§ **Exercise requirements**
What lines below contain the word "START"? Please pull each one out.

━━━━━━━━━━━━━━━━

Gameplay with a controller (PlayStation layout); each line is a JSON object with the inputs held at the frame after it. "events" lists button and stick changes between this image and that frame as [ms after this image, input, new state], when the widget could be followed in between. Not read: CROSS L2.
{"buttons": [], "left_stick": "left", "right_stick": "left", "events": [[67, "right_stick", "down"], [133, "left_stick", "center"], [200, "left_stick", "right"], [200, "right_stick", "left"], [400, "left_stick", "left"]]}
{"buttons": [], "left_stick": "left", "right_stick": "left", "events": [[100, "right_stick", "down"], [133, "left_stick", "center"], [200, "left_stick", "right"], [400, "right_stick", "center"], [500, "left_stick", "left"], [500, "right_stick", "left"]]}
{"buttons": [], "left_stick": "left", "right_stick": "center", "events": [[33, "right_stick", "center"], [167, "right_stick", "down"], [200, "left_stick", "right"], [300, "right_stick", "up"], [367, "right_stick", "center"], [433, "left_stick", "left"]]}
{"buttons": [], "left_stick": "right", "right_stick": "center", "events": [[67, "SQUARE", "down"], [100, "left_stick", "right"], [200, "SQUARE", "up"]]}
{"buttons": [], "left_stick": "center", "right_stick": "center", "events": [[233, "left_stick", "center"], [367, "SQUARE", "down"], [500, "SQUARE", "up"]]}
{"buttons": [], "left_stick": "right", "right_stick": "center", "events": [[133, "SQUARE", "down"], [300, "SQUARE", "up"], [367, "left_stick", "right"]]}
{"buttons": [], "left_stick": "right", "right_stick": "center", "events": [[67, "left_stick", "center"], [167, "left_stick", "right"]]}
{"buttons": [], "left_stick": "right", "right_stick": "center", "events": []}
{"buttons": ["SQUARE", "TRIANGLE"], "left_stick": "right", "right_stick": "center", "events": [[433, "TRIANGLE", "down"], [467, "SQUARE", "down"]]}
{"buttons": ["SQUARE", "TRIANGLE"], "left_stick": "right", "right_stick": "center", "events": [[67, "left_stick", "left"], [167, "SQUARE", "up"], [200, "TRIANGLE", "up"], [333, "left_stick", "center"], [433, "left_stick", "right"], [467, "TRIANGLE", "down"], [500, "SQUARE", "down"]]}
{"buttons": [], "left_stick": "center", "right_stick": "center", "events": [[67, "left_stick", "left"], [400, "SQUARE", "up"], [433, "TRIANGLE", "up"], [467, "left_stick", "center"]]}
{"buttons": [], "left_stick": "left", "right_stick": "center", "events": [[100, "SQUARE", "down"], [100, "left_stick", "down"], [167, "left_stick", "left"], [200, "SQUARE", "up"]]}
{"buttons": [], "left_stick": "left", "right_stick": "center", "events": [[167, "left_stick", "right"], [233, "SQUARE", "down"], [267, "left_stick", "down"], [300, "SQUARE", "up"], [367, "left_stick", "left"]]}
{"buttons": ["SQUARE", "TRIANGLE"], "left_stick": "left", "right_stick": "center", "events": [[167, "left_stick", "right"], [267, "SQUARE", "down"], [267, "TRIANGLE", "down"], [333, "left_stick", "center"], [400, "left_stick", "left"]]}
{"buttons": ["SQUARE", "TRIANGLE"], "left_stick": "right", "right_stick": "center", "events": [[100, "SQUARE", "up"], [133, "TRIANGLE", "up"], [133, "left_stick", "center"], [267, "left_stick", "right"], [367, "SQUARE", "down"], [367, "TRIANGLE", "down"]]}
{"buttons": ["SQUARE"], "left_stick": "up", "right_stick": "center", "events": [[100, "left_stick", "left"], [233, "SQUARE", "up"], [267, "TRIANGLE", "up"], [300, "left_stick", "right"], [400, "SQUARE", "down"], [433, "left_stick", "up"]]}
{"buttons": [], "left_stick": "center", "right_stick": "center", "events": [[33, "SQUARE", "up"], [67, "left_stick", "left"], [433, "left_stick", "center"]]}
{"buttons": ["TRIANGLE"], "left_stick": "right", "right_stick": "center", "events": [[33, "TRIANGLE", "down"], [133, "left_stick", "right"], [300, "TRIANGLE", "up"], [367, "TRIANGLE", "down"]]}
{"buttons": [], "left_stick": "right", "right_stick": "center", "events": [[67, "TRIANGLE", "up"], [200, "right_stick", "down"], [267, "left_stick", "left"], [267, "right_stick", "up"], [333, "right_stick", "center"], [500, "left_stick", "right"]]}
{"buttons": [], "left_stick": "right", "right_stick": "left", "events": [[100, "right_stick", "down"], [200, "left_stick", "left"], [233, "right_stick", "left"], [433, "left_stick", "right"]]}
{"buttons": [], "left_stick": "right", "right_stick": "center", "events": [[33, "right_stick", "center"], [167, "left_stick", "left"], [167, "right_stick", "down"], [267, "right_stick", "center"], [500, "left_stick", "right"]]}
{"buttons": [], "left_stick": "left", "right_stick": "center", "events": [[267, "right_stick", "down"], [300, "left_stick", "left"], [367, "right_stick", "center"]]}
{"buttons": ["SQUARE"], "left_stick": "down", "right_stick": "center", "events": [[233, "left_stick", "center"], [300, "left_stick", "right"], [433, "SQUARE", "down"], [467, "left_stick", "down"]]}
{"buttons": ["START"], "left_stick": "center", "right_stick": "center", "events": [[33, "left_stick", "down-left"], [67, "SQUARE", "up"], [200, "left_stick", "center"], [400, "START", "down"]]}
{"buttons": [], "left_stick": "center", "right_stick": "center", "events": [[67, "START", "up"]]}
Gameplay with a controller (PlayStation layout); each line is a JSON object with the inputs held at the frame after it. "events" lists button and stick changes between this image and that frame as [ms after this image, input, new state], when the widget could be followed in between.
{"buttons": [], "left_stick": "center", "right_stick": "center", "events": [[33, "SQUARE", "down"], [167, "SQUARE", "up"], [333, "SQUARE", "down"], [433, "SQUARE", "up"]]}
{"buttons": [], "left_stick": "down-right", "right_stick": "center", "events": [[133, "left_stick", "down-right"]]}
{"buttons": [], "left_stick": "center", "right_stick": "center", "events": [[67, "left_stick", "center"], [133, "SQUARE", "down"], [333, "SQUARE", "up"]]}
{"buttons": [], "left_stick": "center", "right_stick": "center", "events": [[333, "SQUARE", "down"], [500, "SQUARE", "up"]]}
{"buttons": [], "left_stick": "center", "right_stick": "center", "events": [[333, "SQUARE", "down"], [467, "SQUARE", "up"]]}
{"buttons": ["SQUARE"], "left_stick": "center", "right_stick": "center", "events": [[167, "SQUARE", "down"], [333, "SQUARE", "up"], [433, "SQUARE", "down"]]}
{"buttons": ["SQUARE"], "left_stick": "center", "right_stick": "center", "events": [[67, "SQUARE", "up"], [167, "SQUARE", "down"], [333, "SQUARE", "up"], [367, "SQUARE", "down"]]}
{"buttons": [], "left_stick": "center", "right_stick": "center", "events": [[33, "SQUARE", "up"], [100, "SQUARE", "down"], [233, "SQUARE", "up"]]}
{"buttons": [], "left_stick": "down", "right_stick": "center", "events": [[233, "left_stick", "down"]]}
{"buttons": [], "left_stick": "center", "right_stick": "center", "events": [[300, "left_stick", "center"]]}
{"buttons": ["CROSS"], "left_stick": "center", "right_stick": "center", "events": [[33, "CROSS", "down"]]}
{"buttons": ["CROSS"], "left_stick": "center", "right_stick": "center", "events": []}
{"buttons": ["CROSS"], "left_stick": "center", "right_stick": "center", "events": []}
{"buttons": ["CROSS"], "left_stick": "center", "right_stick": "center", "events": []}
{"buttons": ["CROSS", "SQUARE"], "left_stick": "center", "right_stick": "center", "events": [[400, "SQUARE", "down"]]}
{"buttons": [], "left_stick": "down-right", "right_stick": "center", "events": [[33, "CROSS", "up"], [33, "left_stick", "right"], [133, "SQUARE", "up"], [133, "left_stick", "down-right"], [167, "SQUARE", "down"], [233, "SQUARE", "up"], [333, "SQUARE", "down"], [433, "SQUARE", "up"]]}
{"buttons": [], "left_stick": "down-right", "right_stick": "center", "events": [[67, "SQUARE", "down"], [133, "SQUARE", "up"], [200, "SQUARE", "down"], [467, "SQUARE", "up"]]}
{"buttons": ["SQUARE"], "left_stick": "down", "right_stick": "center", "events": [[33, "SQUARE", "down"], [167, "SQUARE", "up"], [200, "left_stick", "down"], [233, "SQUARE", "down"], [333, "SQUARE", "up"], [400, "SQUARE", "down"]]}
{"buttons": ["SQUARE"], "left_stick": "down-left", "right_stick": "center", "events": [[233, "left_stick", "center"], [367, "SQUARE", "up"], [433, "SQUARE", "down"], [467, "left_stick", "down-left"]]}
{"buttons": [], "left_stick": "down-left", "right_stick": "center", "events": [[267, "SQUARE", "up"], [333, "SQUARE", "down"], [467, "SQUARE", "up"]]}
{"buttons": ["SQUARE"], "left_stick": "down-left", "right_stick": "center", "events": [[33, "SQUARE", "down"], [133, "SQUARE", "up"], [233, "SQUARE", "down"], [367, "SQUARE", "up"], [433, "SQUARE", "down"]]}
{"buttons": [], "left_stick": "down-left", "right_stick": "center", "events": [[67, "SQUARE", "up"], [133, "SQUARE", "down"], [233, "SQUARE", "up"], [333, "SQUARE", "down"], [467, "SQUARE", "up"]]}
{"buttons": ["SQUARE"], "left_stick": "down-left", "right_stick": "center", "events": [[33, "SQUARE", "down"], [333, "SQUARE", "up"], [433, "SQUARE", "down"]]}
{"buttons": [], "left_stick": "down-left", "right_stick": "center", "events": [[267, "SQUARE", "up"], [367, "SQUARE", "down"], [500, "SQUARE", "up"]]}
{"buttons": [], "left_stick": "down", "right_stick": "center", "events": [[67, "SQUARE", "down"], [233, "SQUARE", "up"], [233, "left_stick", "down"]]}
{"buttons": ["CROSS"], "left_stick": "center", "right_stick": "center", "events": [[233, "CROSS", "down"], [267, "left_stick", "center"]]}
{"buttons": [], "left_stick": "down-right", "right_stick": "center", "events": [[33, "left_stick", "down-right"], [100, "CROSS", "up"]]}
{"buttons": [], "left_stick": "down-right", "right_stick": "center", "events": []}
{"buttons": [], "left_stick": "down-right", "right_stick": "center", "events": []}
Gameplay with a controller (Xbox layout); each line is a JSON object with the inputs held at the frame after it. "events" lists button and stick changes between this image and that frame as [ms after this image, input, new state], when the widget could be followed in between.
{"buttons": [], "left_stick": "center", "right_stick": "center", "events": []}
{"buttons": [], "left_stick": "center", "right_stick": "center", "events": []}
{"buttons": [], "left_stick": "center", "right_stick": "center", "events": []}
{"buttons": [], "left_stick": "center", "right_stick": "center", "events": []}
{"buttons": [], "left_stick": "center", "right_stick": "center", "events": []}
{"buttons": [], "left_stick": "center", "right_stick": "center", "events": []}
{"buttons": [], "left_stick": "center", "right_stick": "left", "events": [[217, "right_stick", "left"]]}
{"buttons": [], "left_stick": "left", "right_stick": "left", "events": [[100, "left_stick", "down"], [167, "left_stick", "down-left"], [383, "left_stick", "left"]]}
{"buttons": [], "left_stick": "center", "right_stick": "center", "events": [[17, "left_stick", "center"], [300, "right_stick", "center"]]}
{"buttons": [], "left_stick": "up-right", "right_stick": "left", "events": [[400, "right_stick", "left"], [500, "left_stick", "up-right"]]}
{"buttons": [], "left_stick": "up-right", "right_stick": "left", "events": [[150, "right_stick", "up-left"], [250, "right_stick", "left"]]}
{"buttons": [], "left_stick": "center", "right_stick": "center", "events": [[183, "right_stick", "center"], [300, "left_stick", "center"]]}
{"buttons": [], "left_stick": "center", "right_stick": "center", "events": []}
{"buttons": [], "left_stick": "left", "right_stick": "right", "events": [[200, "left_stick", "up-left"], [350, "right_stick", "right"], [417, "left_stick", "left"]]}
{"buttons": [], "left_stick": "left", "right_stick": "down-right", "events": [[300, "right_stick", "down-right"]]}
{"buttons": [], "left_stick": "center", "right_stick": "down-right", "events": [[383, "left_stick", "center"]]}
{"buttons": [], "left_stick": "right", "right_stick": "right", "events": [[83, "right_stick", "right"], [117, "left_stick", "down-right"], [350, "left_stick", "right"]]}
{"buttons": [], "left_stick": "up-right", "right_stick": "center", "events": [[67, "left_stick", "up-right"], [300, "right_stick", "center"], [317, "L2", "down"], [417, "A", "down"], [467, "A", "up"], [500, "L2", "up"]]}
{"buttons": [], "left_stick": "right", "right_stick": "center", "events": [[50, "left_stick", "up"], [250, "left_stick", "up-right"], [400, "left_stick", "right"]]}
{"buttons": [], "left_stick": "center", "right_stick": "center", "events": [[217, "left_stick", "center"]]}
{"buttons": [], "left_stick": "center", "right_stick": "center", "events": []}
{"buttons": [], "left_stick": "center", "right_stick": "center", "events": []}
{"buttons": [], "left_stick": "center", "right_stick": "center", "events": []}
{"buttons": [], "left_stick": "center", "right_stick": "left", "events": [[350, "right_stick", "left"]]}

━━━━━━━━━━━━━━━━

§ **Answer to this problem**
{"buttons": ["START"], "left_stick": "center", "right_stick": "center", "events": [[33, "left_stick", "down-left"], [67, "SQUARE", "up"], [200, "left_stick", "center"], [400, "START", "down"]]}
{"buttons": [], "left_stick": "center", "right_stick": "center", "events": [[67, "START", "up"]]}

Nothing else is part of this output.